• Con lo necesario: A veces una invitación de boda tiene recepciones cuando en realidad nunca se pide tal recepción, o tiene más de un sobre. Este tipo de cosas están de más y no sólo generan costos extras sino papeleo que tus invitados no desean. Procura mantenerte dentro de lo que necesitas para la invitación.

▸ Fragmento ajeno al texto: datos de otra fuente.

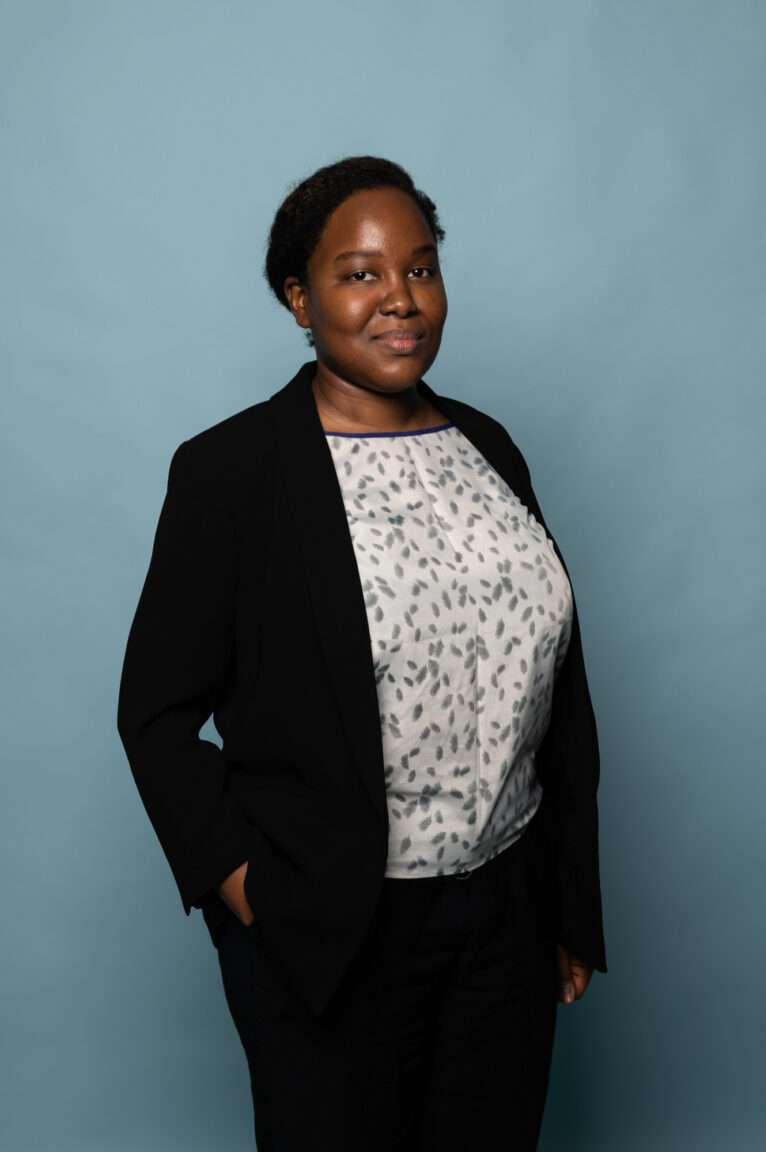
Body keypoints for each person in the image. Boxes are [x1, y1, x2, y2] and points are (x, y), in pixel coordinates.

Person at [118, 155, 606, 1152]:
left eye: (421, 269)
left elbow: (558, 683)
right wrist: (251, 894)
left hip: (506, 918)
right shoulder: (233, 473)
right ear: (299, 298)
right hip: (334, 927)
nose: (400, 299)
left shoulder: (488, 447)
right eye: (360, 274)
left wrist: (566, 903)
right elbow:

  • Con una buena redacción y ortografía: Varios diseñadores gráficos son excelentes creando imágenes y la invitación en sí, pero no siempre se destacan por su ortografía, de hecho es común que se encuentren errores en las invitaciones. Pide antes de imprimir al diseñador que te proporcione la invitación y mándala a alguien que tenga buen manejo de la ortografía, o si no cuentas con nadie que te pueda ayudar en eso, contrata a un freelance para que te edite el texto, te sorprenderá cómo lo puede mejorar.
  • Que vaya con tu personalidad: No todo lo concerniente a las bodas debe ser elegante o tipo vintage, pero lo que sí debe tener tu invitación es tu personalidad en ella, pues así tus invitados se sentirán convidados a una fiesta tuya y no sólo a una boda más, a una ceremonia que no va con el tipo de persona que eres. Aunque no decimos que ser elegante sea malo, sino que si lo eres sería raro tener una invitación con onda hippie ¿o no?
  • Que combine con la decoración: Quizá sea una obviedad pero cuando escogemos la decoración en ocasiones no tomamos en cuenta la decoración que tendrás en la boda, y eso si bien es cierto no es un drama, sí puede ser un detalle que si se toma en cuenta se vuelve uno muy lindo y chic. Busca colores similares, las mismas flores, una estética semejante a la de toda tu boda para que se destaquen en la invitación y la tornen increíble.

Esperamos que con estos consejos te resulten más sencillos para tener las mejores invitaciones para tu boda, ya que ese día especial merece todo lo mejor, desde un hermoso papel en la invitación, una redacción romántica e impecable, hasta una estética de envidia.